### PROBLEM DESCRIPTION
Your answer must be the records below, repeated exactly, with every picture left out.
__________________________________________________
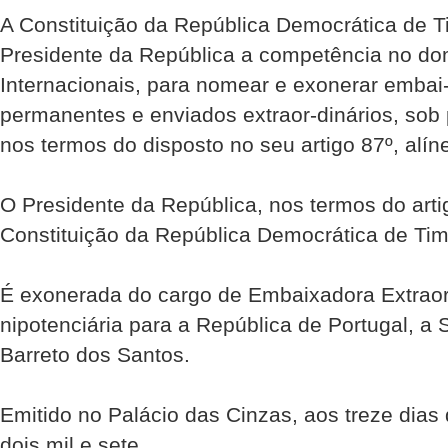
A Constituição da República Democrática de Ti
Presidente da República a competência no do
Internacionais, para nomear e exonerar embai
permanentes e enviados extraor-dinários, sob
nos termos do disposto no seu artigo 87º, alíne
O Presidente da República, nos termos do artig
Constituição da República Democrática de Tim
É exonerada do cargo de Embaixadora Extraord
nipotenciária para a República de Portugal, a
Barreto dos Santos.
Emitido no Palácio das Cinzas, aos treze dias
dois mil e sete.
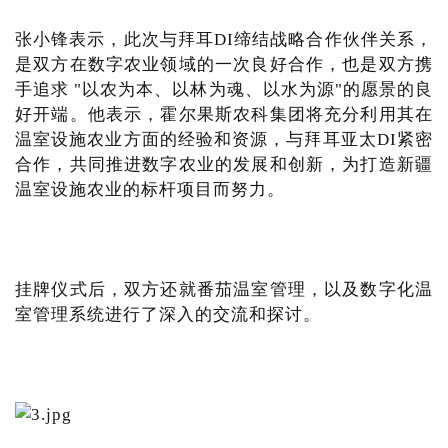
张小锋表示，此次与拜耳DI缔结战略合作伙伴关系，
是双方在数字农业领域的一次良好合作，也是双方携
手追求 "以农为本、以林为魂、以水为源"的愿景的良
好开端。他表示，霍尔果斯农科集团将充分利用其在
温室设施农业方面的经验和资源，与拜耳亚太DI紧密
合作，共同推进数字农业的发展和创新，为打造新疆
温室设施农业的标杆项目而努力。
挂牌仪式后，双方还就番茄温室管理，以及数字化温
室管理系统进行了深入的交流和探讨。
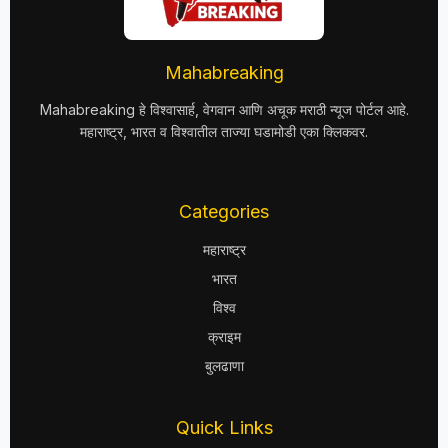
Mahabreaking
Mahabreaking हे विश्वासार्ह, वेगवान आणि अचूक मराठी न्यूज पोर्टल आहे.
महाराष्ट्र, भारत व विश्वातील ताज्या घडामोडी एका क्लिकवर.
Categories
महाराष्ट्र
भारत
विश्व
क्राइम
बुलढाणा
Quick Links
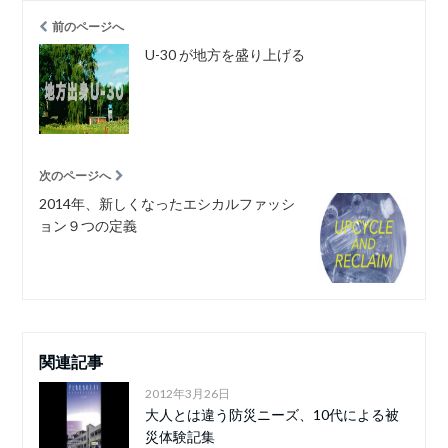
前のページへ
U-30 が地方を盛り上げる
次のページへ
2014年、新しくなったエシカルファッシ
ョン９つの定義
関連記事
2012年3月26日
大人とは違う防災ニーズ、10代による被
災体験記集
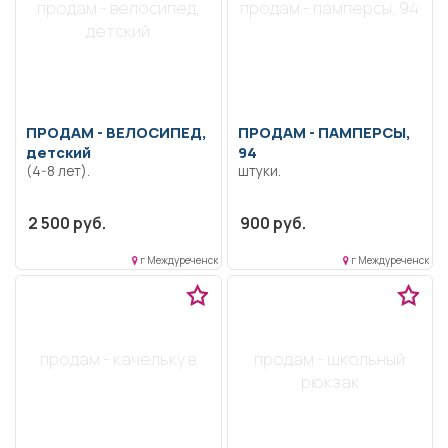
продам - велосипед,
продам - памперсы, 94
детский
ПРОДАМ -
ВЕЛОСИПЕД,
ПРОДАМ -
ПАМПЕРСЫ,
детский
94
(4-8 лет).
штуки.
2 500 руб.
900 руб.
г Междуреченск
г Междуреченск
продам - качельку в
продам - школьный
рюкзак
__________________________________________________
### WRITTEN RESPONSE
A Constituição da República Democrática de Ti
Presidente da República a competência no do
Internacionais, para nomear e exonerar embai
permanentes e enviados extraor-dinários, sob
nos termos do disposto no seu artigo 87º, alíne
O Presidente da República, nos termos do artig
Constituição da República Democrática de Tim
É exonerada do cargo de Embaixadora Extraord
nipotenciária para a República de Portugal, a
Barreto dos Santos.
Emitido no Palácio das Cinzas, aos treze dias
dois mil e sete.
张小锋表示，此次与拜耳DI缔结战略合作伙伴关系，
是双方在数字农业领域的一次良好合作，也是双方携
手追求 "以农为本、以林为魂、以水为源"的愿景的良
好开端。他表示，霍尔果斯农科集团将充分利用其在
温室设施农业方面的经验和资源，与拜耳亚太DI紧密
合作，共同推进数字农业的发展和创新，为打造新疆
温室设施农业的标杆项目而努力。
挂牌仪式后，双方还就番茄温室管理，以及数字化温
室管理系统进行了深入的交流和探讨。
Mahabreaking
Mahabreaking हे विश्वासार्ह, वेगवान आणि अचूक मराठी न्यूज पोर्टल आहे.
महाराष्ट्र, भारत व विश्वातील ताज्या घडामोडी एका क्लिकवर.
Categories
महाराष्ट्र
भारत
विश्व
क्राइम
बुलढाणा
Quick Links
前のページへ
U-30 が地方を盛り上げる
次のページへ
2014年、新しくなったエシカルファッシ
ョン９つの定義
関連記事
2012年3月26日
大人とは違う防災ニーズ、10代による被
災体験記集
продам - велосипед,
продам - памперсы, 94
детский
ПРОДАМ -
ВЕЛОСИПЕД,
ПРОДАМ -
ПАМПЕРСЫ,
детский
94
(4-8 лет).
штуки.
2 500 руб.
900 руб.
г Междуреченск
г Междуреченск
продам - качельку в
продам - школьный
рюкзак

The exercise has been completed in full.